Indeed, the images were edited in Adobe Lightroom. That’s the main advantage of the TG-4: it gives you RAW power. By shooting RAW and editing the RAW file, you get far better images than when you shoot JPG. There are tons of LR tutorials out there. Take a look at them (lynda.com is a great resource or just search from some LR tutorials on YouTube) and then all you need is practice. Shoot a lot, play a lot with the sliders in LR and your images will change. Have fun with the TG-4; it’s a great camera.
November 04, 2016
Just bought TG4 , how to shoot northern light ???? thank you
November 07, 2016
The best idea for shooting the Northern Lights is to set the camera in Live Composite mode. You should get pretty nice results.
February 05, 2017
Hi Alex! Nice write-up! I have the TG3 & use it underwater, with a housing though. I love this small tough camera!
I also have an EM5ii. How to take LC of Aurora? Im going Iceland in 3 days! Read your article for shooting aurora also. Great shots there! (Y)
February 05, 2017
Thanks, Evie!
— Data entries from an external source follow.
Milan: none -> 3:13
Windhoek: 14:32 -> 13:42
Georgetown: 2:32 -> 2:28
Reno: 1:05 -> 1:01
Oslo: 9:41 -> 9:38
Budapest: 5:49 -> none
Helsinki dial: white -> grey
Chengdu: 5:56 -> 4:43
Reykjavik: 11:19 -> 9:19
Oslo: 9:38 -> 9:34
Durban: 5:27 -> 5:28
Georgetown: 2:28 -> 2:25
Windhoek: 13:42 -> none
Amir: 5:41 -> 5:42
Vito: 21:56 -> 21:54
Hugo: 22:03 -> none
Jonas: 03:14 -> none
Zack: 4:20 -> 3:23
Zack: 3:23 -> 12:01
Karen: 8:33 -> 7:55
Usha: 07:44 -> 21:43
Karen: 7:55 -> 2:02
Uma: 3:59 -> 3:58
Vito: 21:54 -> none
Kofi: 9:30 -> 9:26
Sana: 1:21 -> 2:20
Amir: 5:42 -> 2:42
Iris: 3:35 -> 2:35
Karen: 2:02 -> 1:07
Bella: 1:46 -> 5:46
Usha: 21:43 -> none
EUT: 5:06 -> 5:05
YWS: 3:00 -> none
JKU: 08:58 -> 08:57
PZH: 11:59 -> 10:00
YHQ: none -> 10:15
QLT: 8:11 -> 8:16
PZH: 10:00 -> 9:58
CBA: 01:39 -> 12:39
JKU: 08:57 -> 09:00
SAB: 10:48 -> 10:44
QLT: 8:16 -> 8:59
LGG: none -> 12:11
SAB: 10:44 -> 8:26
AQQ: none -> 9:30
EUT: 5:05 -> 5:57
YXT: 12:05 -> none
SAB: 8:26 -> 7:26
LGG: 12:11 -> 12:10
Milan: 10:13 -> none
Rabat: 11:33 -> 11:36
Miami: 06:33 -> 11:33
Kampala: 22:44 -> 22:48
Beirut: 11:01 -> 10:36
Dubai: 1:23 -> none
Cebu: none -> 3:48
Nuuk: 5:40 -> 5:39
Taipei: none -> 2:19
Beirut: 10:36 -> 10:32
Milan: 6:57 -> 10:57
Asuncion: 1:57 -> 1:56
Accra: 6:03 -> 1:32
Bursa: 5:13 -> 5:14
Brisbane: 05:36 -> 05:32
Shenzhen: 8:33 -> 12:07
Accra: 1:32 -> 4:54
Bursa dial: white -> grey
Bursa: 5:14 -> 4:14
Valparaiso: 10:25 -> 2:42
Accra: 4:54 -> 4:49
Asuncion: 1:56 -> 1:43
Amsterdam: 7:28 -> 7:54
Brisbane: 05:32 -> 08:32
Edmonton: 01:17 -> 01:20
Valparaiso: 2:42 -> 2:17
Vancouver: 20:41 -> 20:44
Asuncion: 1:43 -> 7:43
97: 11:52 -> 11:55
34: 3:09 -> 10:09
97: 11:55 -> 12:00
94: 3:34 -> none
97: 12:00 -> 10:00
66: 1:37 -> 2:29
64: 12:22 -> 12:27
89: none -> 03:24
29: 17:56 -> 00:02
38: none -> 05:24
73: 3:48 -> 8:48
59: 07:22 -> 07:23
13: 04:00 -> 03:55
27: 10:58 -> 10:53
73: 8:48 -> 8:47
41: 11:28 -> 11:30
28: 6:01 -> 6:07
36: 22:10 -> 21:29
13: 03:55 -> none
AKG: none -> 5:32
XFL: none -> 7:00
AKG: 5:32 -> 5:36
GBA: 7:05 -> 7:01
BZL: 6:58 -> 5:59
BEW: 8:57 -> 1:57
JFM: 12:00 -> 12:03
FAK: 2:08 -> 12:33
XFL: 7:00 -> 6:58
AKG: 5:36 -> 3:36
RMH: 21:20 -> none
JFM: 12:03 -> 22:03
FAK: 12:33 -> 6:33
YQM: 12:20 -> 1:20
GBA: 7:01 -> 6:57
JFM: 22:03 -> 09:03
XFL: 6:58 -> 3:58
You will get nice results with the EM5 Mark II. I used one for Northern Lights photography two years ago, and I was pretty happy with the results. You can use the LC as long as the Aurora is not to active. If you have lots of movement in the curtains of the Northern Lights, you will lose all the beautiful structures. So, go for LC in Aurora photography only if you have static Northern Lights. Otherwise, just use manual mode. Enjoy Iceland!
February 05, 2017
Ok Alex. Thank you for the tip. Am still trying to figure out how to expose for the first shot for LC. Never tried this before.
Ive also checked-out your posts in TWAN. Outstanding!!!!
June 11, 2017
If you shop around on the internet you can get a charger and extra batteries that allows you to charge the batteries externally. I got a charger and 3 batteries forabout $60.